Problem to solve = Skip the images and restate every line of the records exactly.

Saved entries
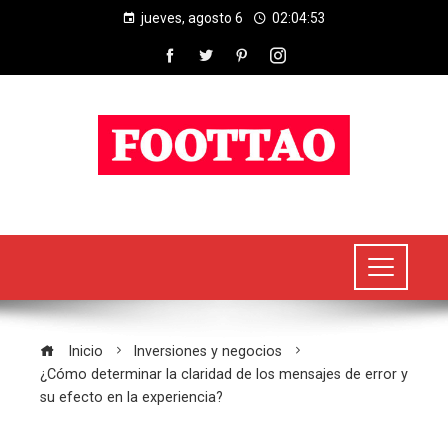
jueves, agosto 6
02:04:54
Inicio
Inversiones y negocios
¿Cómo determinar la claridad de los mensajes de error y
su efecto en la experiencia?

Task result =
jueves, agosto 6
02:04:54
Inicio
Inversiones y negocios
¿Cómo determinar la claridad de los mensajes de error y
su efecto en la experiencia?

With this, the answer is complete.